Although the risk to Mozambique is regarded as minimal, the Health Ministry has called for constant vigilance and preparation to respond immediately to any cases of the disease that do occur.
"We have reactivated technical working groups in the Ministry and in the provinces", said Chongo. "Technical staff and our partners are working in these groups in order to guarantee that all the necessary conditions are guaranteed".
Emergency care centres are being set up at Mavalane General Hospital in Maputo, and in all the provinces, to contain any possible appearance of ebola within Mozambique's borders. Measures are being prepared to isolate and treat anyone who contracts the disease.
Chongo stressed the importance of checks at the country's airports and land borders. "We have teams trained to screen people entering the country and, in the case of suspected cases, to take immediate measures". But the government did not intend to prevent travellers from Congo from entering Mozambique.
Chongo called for people to protect themselves through personal hygiene, particularly after contact with animals. The disease can spread from certain animals to humans, and some species of fruit bats are believed to carry the ebola virus, although they are immune to its effects.

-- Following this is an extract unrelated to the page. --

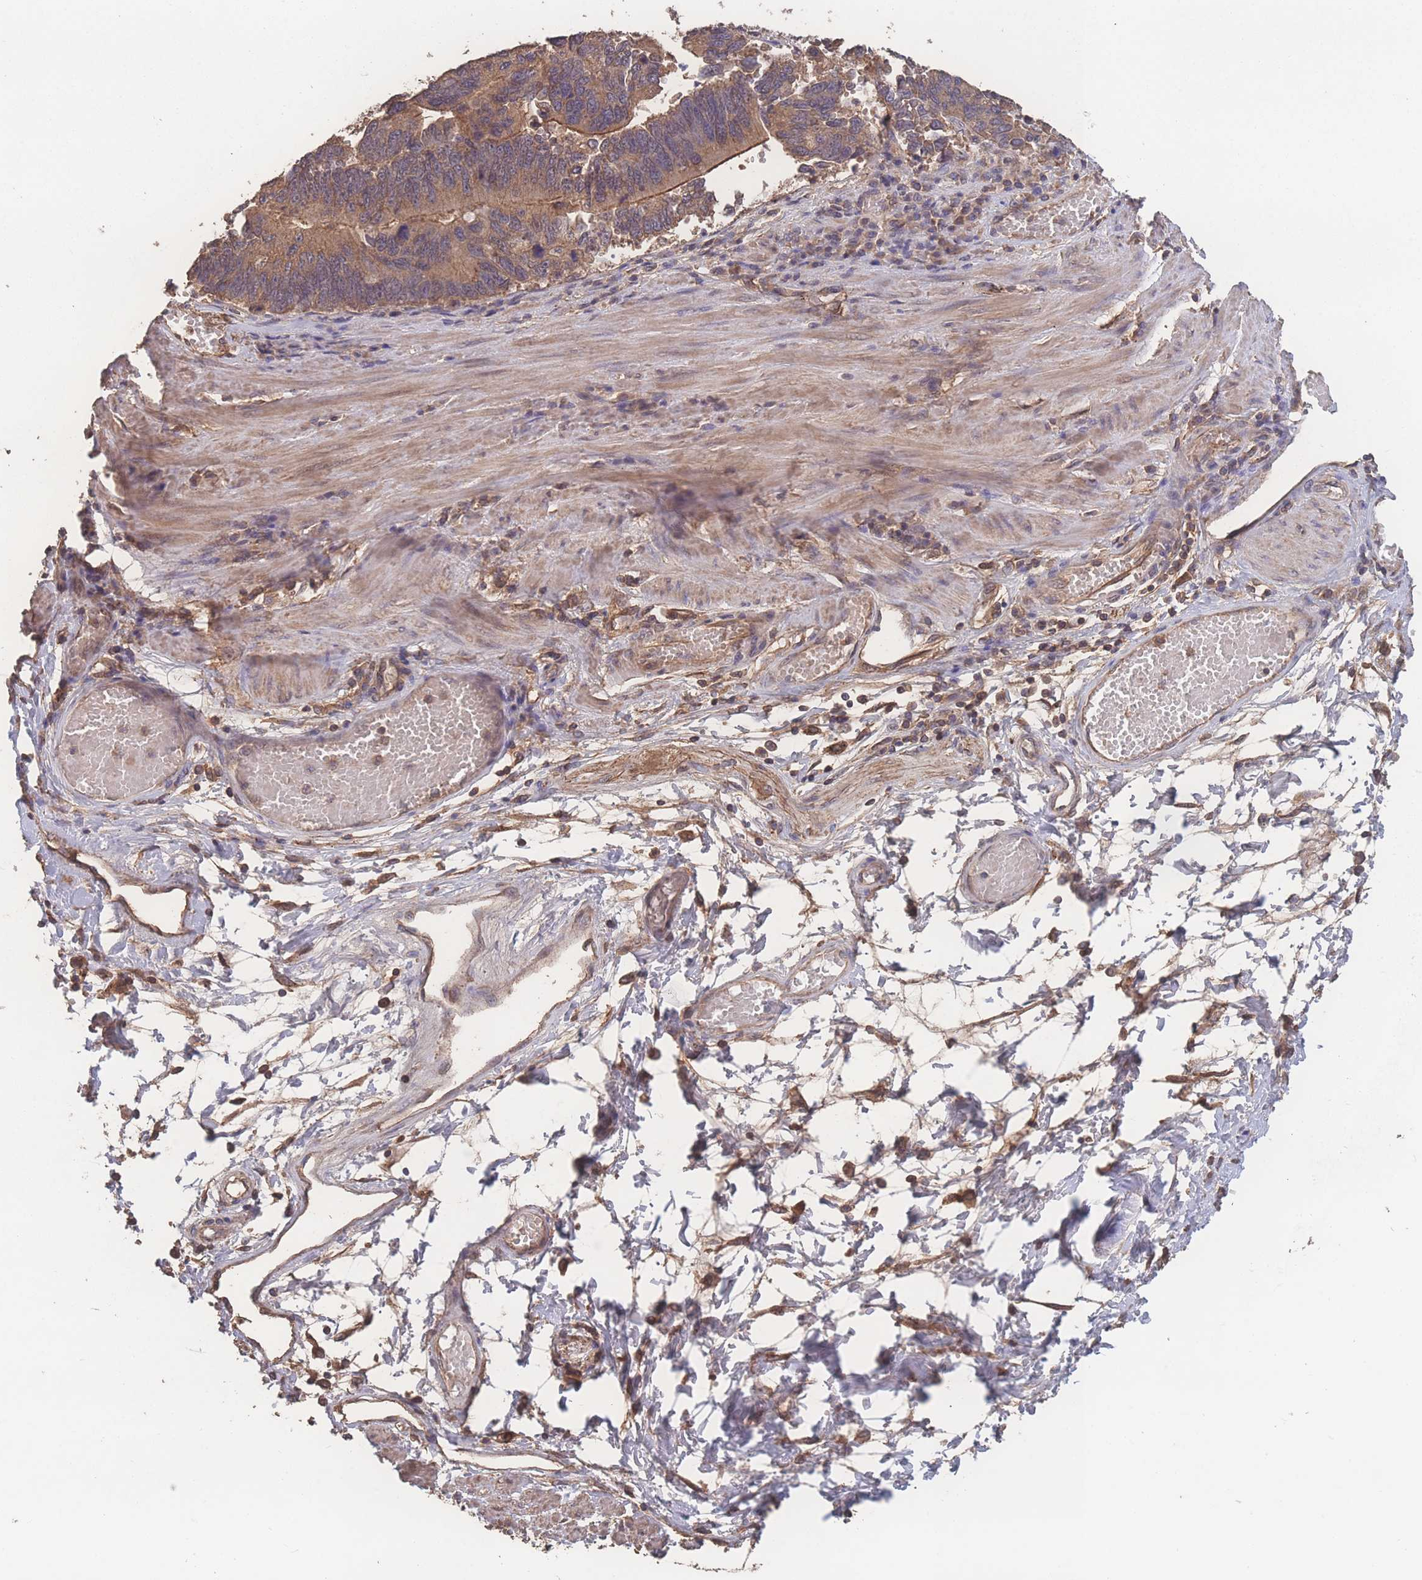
{"staining": {"intensity": "moderate", "quantity": ">75%", "location": "cytoplasmic/membranous"}, "tissue": "stomach cancer", "cell_type": "Tumor cells", "image_type": "cancer", "snomed": [{"axis": "morphology", "description": "Adenocarcinoma, NOS"}, {"axis": "topography", "description": "Stomach"}], "caption": "Approximately >75% of tumor cells in adenocarcinoma (stomach) exhibit moderate cytoplasmic/membranous protein positivity as visualized by brown immunohistochemical staining.", "gene": "ATXN10", "patient": {"sex": "male", "age": 59}}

Anyone who comes into contact with an infected person must be particularly careful, Chongo said, since the disease is readily transmitted through blood and other bodily fluids.
Ebola is a viral hemorrhagic fever, which causes massive internal and external bleeding. Mortality rates in the recorded outbreaks have varied from 25 to 90 per cent.
The largest recent outbreak was in 2014-2016, in Guinea-Conakry, Liberia and Sierra Leone, in which 11,300 people died.